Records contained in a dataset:
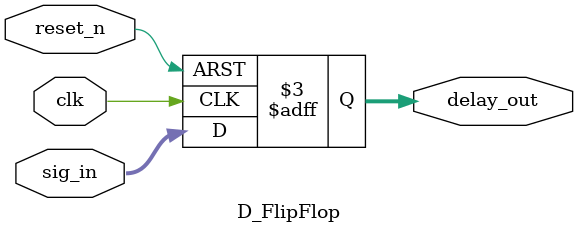
<source format=v>
`timescale 1ns / 1ps


module D_FlipFlop #(parameter N=16) (
    input clk, reset_n, 
    input [N-1:0] sig_in,
    output reg [N-1:0] delay_out

    );
    
    always @(posedge clk, negedge reset_n)
    begin
        if(~reset_n)
            delay_out <= 'b0;
        else
            delay_out <= sig_in;
    end
    
    
endmodule

</source>
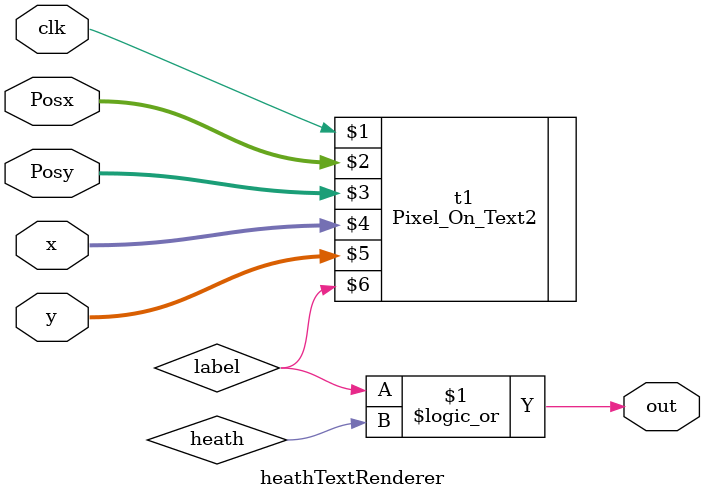
<source format=v>
`timescale 1ns / 1ps

module heathTextRenderer(
    output out,
    input [31:0] x,
    input [31:0] y,
    input [31:0] Posx,
    input [31:0] Posy,
    input clk
    );
    
    wire label, heath;
    
    Pixel_On_Text2 #(.displayText("HP")) t1(
            clk,
            Posx,
            Posy,
            x,
            y,
            label 
    );
    // TODO can't use variable so can not change
//    Pixel_On_Text2 #(.displayText(heathText)) t2(
//            clk,
//            380,
//            385,
//            x,
//            y,
//            heath
//    ); 
    
    assign out = label || heath; 
endmodule

</source>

■ Work request ■
Which lines of the data contain the string "displayText"? Copy each one.

■ Response for this exercise ■
    Pixel_On_Text2 #(.displayText("HP")) t1(
//    Pixel_On_Text2 #(.displayText(heathText)) t2(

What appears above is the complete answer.